Two
weeks ago I posted on rejecting the binary - the idea that life is an either or
concept. That life is really lived in
the spaces between extremes. The idea is that it is the tension between two
extremes provides the very foundation on which we live. As a Christian my faith needs that binary to
create that tension.
Personally, I see a number of
paradoxes, and wondrous contradictions in scripture and in my faith. As Karen Armstrong writes often the
point of scripture is for us to be able to see the grace of God; sometime that
takes longer than others. It is understanding
those paradoxes and contradictions that allow us to do see that grace.
Our faith calls us to live a life for
which language is inadequate. It is our attempt to simplify our faith that
creates extremes, and in doing so makes fools of us. For me, the life of faith contains certainty
about only a few things.
Salvation is by grace alone, but we
are judged on our actions, and if scripture is to be believed there will be
some of us sent away from heaven. Thus salvation is both a gift of grace and a
result of behaviour, and yet we ourselves cannot win our salvation. (Salvation
from what is yet another discussion).
It is a similar paradox to
sobriety. While I am unable to follow
through on my choice of whether to use or not, I need God. Yet, the gift of recovery does not last
unless I take action. It is that
wondrous combination of the work God and I can do.
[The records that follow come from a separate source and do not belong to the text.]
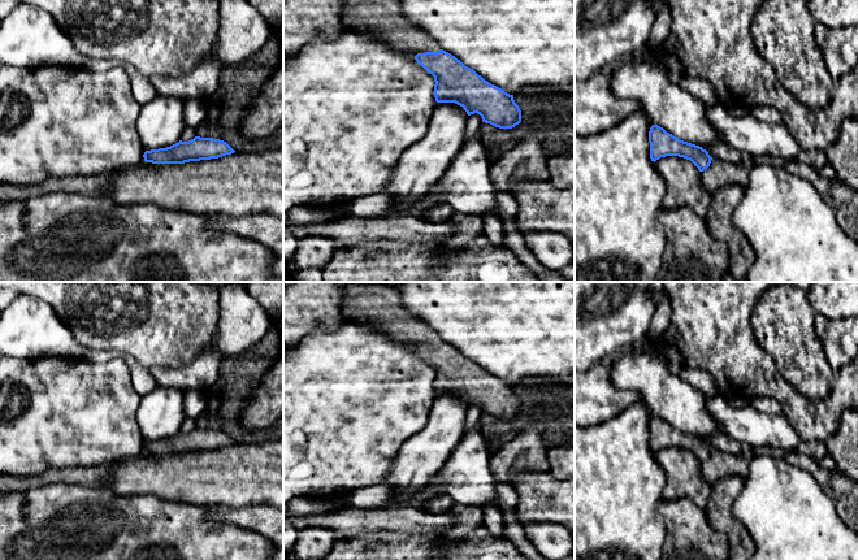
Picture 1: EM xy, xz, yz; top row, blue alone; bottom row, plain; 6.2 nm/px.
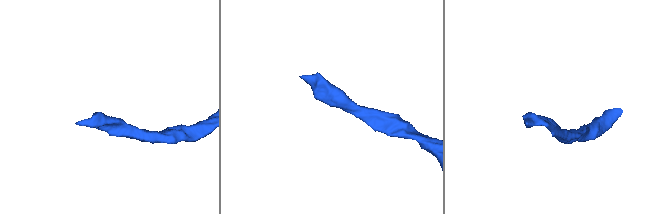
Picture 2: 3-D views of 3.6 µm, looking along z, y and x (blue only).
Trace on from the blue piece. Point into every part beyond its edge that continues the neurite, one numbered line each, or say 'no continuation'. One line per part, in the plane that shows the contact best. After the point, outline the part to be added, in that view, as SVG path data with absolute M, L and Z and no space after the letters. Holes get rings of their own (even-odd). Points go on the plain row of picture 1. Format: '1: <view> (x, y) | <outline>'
1: xz (380, 305) | M337 282L343 291L343 312L386 333L396 342L425 344L439 342L438 333L413 317L400 303L399 291L390 285Z

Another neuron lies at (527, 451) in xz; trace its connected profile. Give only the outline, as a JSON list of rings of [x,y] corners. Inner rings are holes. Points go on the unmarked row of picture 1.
[[[538,407],[528,426],[514,439],[506,442],[490,456],[489,468],[498,483],[512,485],[517,472],[547,472],[549,457],[545,443],[545,424],[551,418],[550,407]]]

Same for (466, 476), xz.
[[[480,424],[464,434],[445,465],[419,491],[410,495],[404,505],[416,507],[434,492],[451,496],[458,504],[500,509],[497,481],[489,468],[490,453]]]

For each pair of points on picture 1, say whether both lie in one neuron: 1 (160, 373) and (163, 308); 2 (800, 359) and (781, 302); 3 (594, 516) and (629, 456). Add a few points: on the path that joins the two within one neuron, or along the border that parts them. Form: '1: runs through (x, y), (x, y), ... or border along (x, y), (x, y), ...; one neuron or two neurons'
1: border along (190, 361), (181, 367), (154, 367), (151, 369); two neurons
2: runs through (793, 344), (784, 329), (783, 316); one neuron
3: runs through (594, 502), (594, 491), (615, 470); one neuron

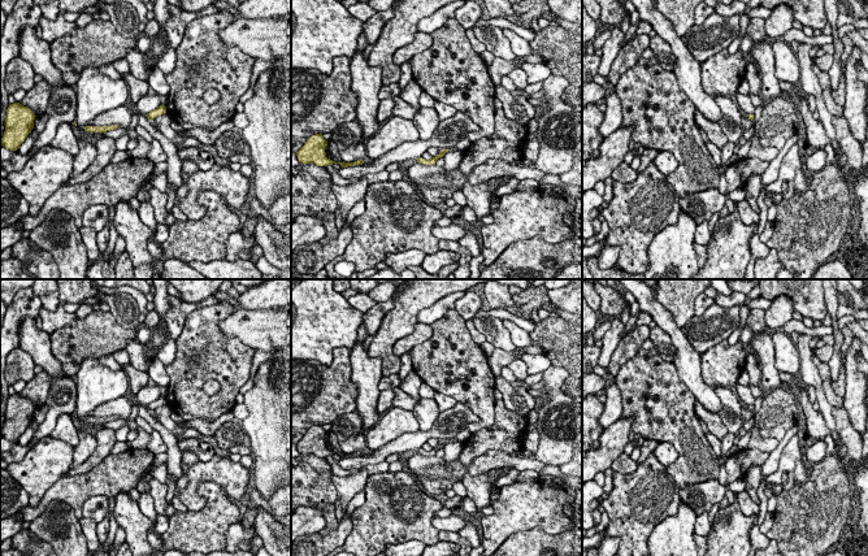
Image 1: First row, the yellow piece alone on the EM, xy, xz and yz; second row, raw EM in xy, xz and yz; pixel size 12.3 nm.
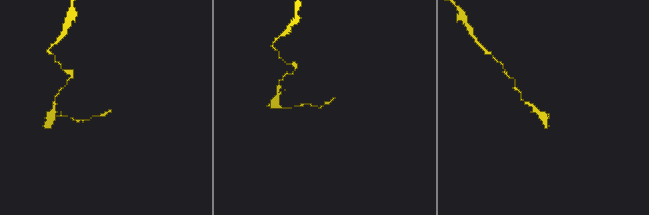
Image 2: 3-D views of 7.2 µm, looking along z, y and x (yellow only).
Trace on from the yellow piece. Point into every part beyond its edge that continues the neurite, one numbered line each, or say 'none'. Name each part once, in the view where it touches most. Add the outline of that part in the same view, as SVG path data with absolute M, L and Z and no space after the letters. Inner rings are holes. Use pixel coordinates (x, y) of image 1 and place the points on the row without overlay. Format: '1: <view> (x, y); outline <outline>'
none

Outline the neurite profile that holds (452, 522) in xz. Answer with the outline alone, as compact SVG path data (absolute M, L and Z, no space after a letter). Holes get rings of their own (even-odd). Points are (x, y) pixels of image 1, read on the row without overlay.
M450 514L448 517L434 517L431 525L438 530L446 530L452 533L459 533L464 526L465 521L456 514Z

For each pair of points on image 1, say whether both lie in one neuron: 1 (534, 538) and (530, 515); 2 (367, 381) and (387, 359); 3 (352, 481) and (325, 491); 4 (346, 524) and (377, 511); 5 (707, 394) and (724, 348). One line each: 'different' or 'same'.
1: different
2: different
3: different
4: different
5: different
God is incredibly merciful and loving
and yet seems be incredibly callous. Making the sun rise on Auschwitz and on
those running the gas chambers. Do not misunderstand me, the same freedom
granted to us that allowed those acts of horror is the same freedom that also
allowed us the acts of courage that intervened. The second world war showed us
at both our worst and best. Shamefully, I don’t think we learned anything from
it.
I am called to be gracious and
forgiving but also to do so with discernment. To turn the other cheek and yet
not cast pearls before swine. I will ignore that the glorious pig is portrayed
as a villain. (I like pigs.) I am told to invite strangers in for they might be
angels, but am also told that there are those that I should not even sit at the
same table as they.
Personally, I shift from unbelief and
that this is utter nonsense to confidence in Christ. On my darker days I think
that while there is a God, us Christians have it wrong. On my brighter days
there is joy found within my faith.
As I said before, contradictions form
the fabric of life (different words but same idea). I also know that what was
once true may no longer be so. That what I believed as I started my life has
now changed. Even the violence of my convictions, passion, has softened. As my
perspectives on life change, as my experience grows, as my mental and emotional
health shift, so does all of life. As I shift from one end of the spectrum to
another.
But there is something else. As I age,
mature seems to be the wrong word, and my perspective changes as well, there I
still find God. I consider Thomas, and his doubt, and Christ’s reaction to it.
Jesus met him where he lived. And perhaps, for Thomas to have faith, he had to
have doubt. For, if I am to be free to choose to be compassionate, I have to be
free to choose to be an asshole. I have had times when being compassionate was
being an asshole. If I am to be free to believe, then I have to be free to
doubt.
Life is about being in between. Being
in between sunrise and sunset. Acceptance and rejection. Love and indifference.
Hatred and joy. As the teacher in Ecclesiastes teaches, each has their season.
Life is lived in those spaces. The certainty that I see people crave, the
desire to live at one end of the spectrum does not allow life and I suspect
does not allow God. The vulnerability that is created in being in between,
being uncertain, allows God into our lives. It requires faith to live in that
balance.
So this week as I saw a friend of mine
making statements I think are total bullshit, I paused and realized that she,
like me, is living in the space defined by paradoxes. While she might be at one
end, I very well might be on the other.
I have found peace with what I see as being another Christian looking
like an idiot. My prayer for her, is
that she is able to give up the comfort of feeling certain, and come closer to
God.
It is only when we allow ourselves the
vulnerability of uncertainty and doubt, embracing the binary, that we can shift our reliance to God.